Some of Trump’s rights-endangering campaign promises may pose a lesser danger because they are beyond a president’s power to implement. The president has no unilateral power to change libel laws, for example, nor any power to order local police to adopt unconstitutional stop-and-frisk tactics. But the president does have the power to initiate a criminal prosecution unless a hypothetical attorney general were to decline the instruction.
With Trump’s campaign in free fall for the past two weeks, the pledge appeared to be a rehearsed tactic to sharpen his attack on Clinton’s use of a private email server while secretary of state. “If I win,” he said when the issue came up during the 90-minute debate, “I am going to instruct my attorney general to look into your situation.”
Clinton counterattacked. “It’s just awfully good that someone with the temperament of Donald Trump is not in charge of the law in this country,” she said. Trump interrupted to shoot back: “Because you’d be in jail.”
The threat by one major party presidential candidate to put his opponent in jail if elected has no exact historical precedent, though it recalls the shameful history of the Federalists’ use of the Sedition Act to jail their opponents in the 1790s. Trump’s handlers quickly tried to minimize the threat as “a joke,” according to spokesperson Kayleigh McEnany’s tweet that night, or “a quip,” according to campaign manager Kellyanne Conway the next morning.
It was surely not taken as a joke, however, by the many Trump supporters who have shown up at rallies wearing “Jail the bitch” T-shirts. Republican pollster Frank Luntz was quoted as saying that the comment registered as one of Trump’s best moments in the debate in the focus group he was monitoring. And Trump himself posted the exchange on Facebook the next morning, with no indication that he was less than serious.
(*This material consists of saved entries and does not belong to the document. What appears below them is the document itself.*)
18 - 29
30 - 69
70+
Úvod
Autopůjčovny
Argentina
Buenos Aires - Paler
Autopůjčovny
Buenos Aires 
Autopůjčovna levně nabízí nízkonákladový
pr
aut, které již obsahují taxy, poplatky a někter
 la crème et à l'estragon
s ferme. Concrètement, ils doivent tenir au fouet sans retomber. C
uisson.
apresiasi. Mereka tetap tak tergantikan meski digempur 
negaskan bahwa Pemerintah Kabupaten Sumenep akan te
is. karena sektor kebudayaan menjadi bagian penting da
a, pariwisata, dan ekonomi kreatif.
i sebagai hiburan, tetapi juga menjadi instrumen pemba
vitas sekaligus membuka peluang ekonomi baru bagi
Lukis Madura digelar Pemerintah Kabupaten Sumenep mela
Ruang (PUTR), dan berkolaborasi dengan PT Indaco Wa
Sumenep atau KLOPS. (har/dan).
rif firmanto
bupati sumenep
Clinton has acknowledged her mistake in using a private email server while secretary of state, but the Republican-appointed, tenure-protected FBI director James Comey said the bureau’s investigation found no basis for prosecution. In a rule-of-law system, that ought to be enough, but not for Trump, who went on in last night’s debate to call his Democratic opponent a “liar” and “the Devil.”
For emerging democracies, it is often said that the real test is not the first election, but the second. The election must be free and fair and the result accepted as such by the public. Trump had already jeopardized that second condition by repeatedly warning about the supposed risk of voter fraud and a “rigged” election, with utterly no basis in fact. He invokes this danger to summon his supporters to serve as election monitors. True voting rights advocates see a real risk of harassment or intimidation of would-be voters by the Trump ballot-watchers in the Democratic-leaning precincts likely to be targeted.
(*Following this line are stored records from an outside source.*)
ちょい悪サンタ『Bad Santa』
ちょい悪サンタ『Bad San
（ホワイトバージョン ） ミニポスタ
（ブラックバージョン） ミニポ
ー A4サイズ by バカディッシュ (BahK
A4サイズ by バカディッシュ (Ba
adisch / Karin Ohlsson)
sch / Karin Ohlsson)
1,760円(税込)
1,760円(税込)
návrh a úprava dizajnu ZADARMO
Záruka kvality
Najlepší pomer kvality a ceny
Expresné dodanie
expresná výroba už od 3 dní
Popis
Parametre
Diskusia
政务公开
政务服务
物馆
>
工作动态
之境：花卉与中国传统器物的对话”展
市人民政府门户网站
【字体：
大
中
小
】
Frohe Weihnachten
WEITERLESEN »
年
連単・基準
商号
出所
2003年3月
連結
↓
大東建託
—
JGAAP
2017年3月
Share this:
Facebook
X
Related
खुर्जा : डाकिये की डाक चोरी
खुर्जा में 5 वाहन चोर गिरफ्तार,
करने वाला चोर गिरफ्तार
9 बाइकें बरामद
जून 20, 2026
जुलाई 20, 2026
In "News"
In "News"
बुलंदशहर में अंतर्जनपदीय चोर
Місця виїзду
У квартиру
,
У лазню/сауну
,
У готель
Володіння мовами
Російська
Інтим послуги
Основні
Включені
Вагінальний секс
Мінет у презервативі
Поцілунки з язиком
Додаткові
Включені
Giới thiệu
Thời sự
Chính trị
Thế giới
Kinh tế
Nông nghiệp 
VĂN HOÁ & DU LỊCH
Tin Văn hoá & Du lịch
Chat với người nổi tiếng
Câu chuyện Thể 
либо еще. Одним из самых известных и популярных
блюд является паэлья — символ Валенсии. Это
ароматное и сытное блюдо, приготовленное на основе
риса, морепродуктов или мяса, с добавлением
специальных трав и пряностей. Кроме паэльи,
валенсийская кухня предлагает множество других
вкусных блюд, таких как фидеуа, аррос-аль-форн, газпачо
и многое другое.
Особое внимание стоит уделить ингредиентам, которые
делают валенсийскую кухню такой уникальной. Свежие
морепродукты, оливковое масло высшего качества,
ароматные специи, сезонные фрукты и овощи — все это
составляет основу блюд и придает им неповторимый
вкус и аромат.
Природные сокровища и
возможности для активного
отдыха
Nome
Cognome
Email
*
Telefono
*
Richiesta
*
As a private citizen, Trump has expressly used legal process as a tool of intimidation. He filed an unsuccessful libel suit against author Timothy O’Brien over his critical biography TrumpNation. In a post-mortem, Trump seemed to recognize that the suit was unlikely to succeed, but he congratulated himself for sticking O’Brien and his publisher with a big legal bill.
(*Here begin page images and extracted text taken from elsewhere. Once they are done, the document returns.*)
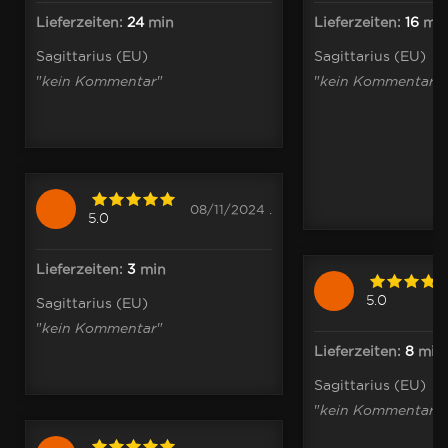
Lieferzeiten:
24
min
Lieferzeiten:
16
mi
Sagittarius (EU)
Sagittarius (EU)
"
kein Kommentar
"
"
kein Kommentar
"
08/11/2024 .
5.0
Lieferzeiten:
3
min
5.0
Sagittarius (EU)
"
kein Kommentar
"
Lieferzeiten:
8
min
Sagittarius (EU)
"
kein Kommentar
"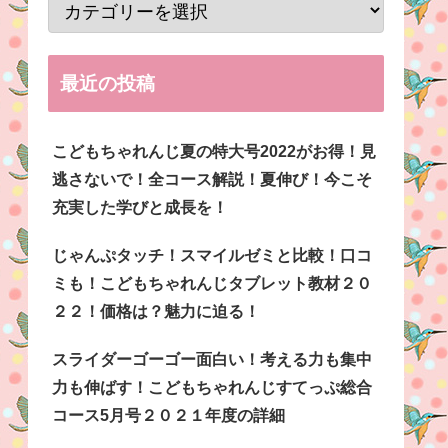
最近の投稿
こどもちゃれんじ夏の特大号2022がお得！見
逃さないで！全コース解説！夏伸び！今こそ
充実した学びと成長を！
じゃんぷタッチ！スマイルゼミと比較！口コ
ミも！こどもちゃれんじタブレット教材２０
２２！価格は？魅力に迫る！
スライダーゴーゴー面白い！考える力も集中
力も伸ばす！こどもちゃれんじすてっぷ総合
コース5月号２０２１年度の詳細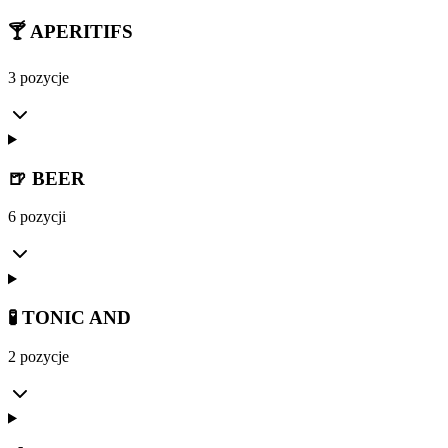
🍸 APERITIFS
3 pozycje
🍺 BEER
6 pozycji
🧪 TONIC AND
2 pozycje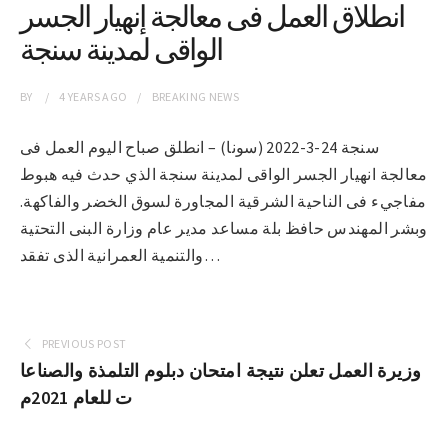
انطلاق العمل فى معالجة إنهيار الجسر
الواقى لمدينة سنجة
BY
4 YEARS
AGO
BREAKING NEWS
سنجة 24-3-2022 (سونا) – انطلق صباح اليوم العمل فى
معالجة انهيار الجسر الواقى لمدينة سنجة الذي حدث فيه هبوط
مفاجيء فى الناحية الشرقية المجاورة لسوق الخضر والفاكهة.
وبشر المهندس حافظ بلة مساعد مدير عام وزارة البنى التحتية
والتنمية العمرانية الذى تفقد…
PREVIOUS POST
وزيرة العمل تعلن نتيجة امتحان دبلوم التلمذة والصناعا
ت للعام 2021م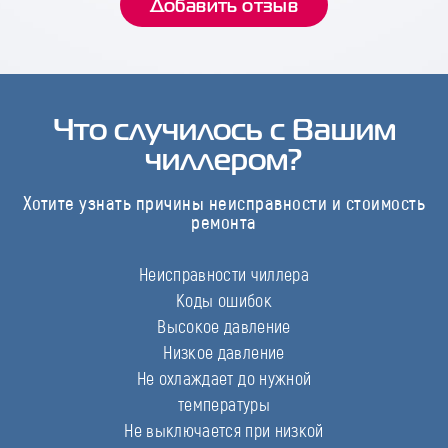
Добавить отзыв
Что случилось с Вашим
чиллером?
Хотите узнать причины неисправности и стоимость
ремонта
Неисправности чиллера
Коды ошибок
Высокое давление
Низкое давление
Не охлаждает до нужной
температуры
Не выключается при низкой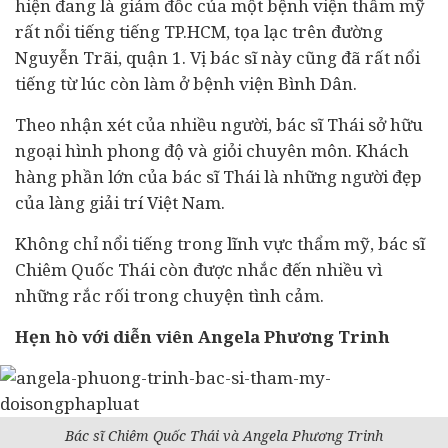
hiện đang là giám đốc của một bệnh viện thẩm mỹ
rất nổi tiếng tiếng TP.HCM, tọa lạc trên đường
Nguyễn Trãi, quận 1. Vị bác sĩ này cũng đã rất nổi
tiếng từ lúc còn làm ở bệnh viện Bình Dân.
Theo nhận xét của nhiều người, bác sĩ Thái sở hữu
ngoại hình phong độ và giỏi chuyên môn. Khách
hàng phần lớn của bác sĩ Thái là những người đẹp
của làng giải trí Việt Nam.
Không chỉ nổi tiếng trong lĩnh vực thẩm mỹ, bác sĩ
Chiêm Quốc Thái còn được nhắc đến nhiều vì
những rắc rối trong chuyện tình cảm.
Hẹn hò với diễn viên Angela Phương Trinh
Bác sĩ Chiêm Quốc Thái và Angela Phương Trinh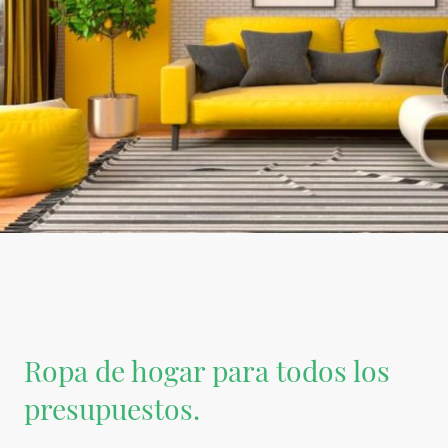
Ropa de hogar para todos los
presupuestos.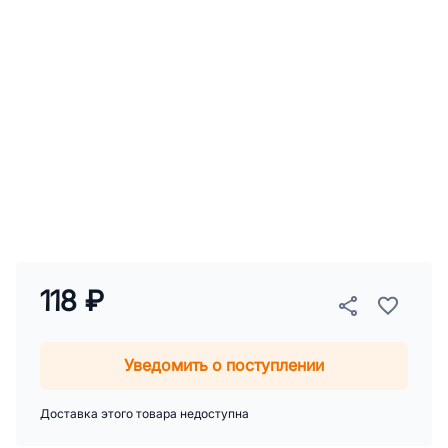
118 ₽
Уведомить о поступлении
Доставка этого товара недоступна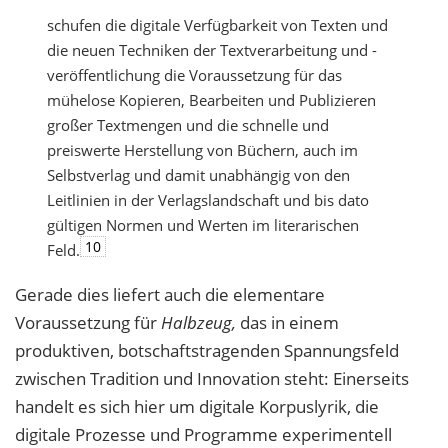
schufen die digitale Verfügbarkeit von Texten und
die neuen Techniken der Textverarbeitung und -
veröffentlichung die Voraussetzung für das
mühelose Kopieren, Bearbeiten und Publizieren
großer Textmengen und die schnelle und
preiswerte Herstellung von Büchern, auch im
Selbstverlag und damit unabhängig von den
Leitlinien in der Verlagslandschaft und bis dato
gültigen Normen und Werten im literarischen
10
Feld.
Gerade dies liefert auch die elementare
Voraussetzung für
Halbzeug,
das in einem
produktiven, botschaftstragenden Spannungsfeld
zwischen Tradition und Innovation steht:
Einerseits
handelt es sich hier um digitale Korpuslyrik, die
digitale Prozesse und Pro
gramme experimentell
As a candidate, Trump has promised to “open up our libel laws” to permit suits when newspapers “write purposely negative and horrible and false articles.” With no federal libel law at present, Trump would need to ask Congress to write one. If one were enacted, it would have to pass muster with the Supreme Court. The court’s line of First Amendment decisions beginning with New York Times v. Sullivan in 1964 requires a public official or public figure a defamatory statement was published with knowledge that it was false or with reckless disregard as to its truth or falsity. None of the current Supreme Court justices has called for reconsidering those decisions.
As a candidate, Trump has also called for use of stop-and-frisk, citing the policies in New York City in the 1990s as an example. The Supreme Court’s line of decisions beginning with Terry v. Ohio in 1968 permit police to stop and “frisk” someone if the officer has a reasonable suspicion that the person is committing or is about to commit a crime or that the person is armed and dangerous. In a vigorously litigated case, a federal judge found that the city’s indiscriminate use of the tactic against racial minorities was unconstitutional. In the first presidential debate, Trump wrongly disputed the correct account of the ruling by the moderator, NBC’s Lester Holt.
Trump tosses blustery rhetoric around as if a presidential candidate’s policy pronouncements are no more than click-bait tweets. In the debate, Clinton repeated her line that anyone with Trump’s temperament should not be permitted to have his hands on the nuclear codes. In like vein, no one with Trump’s reckless disregard of the rule of law should have his hands on the Constitution.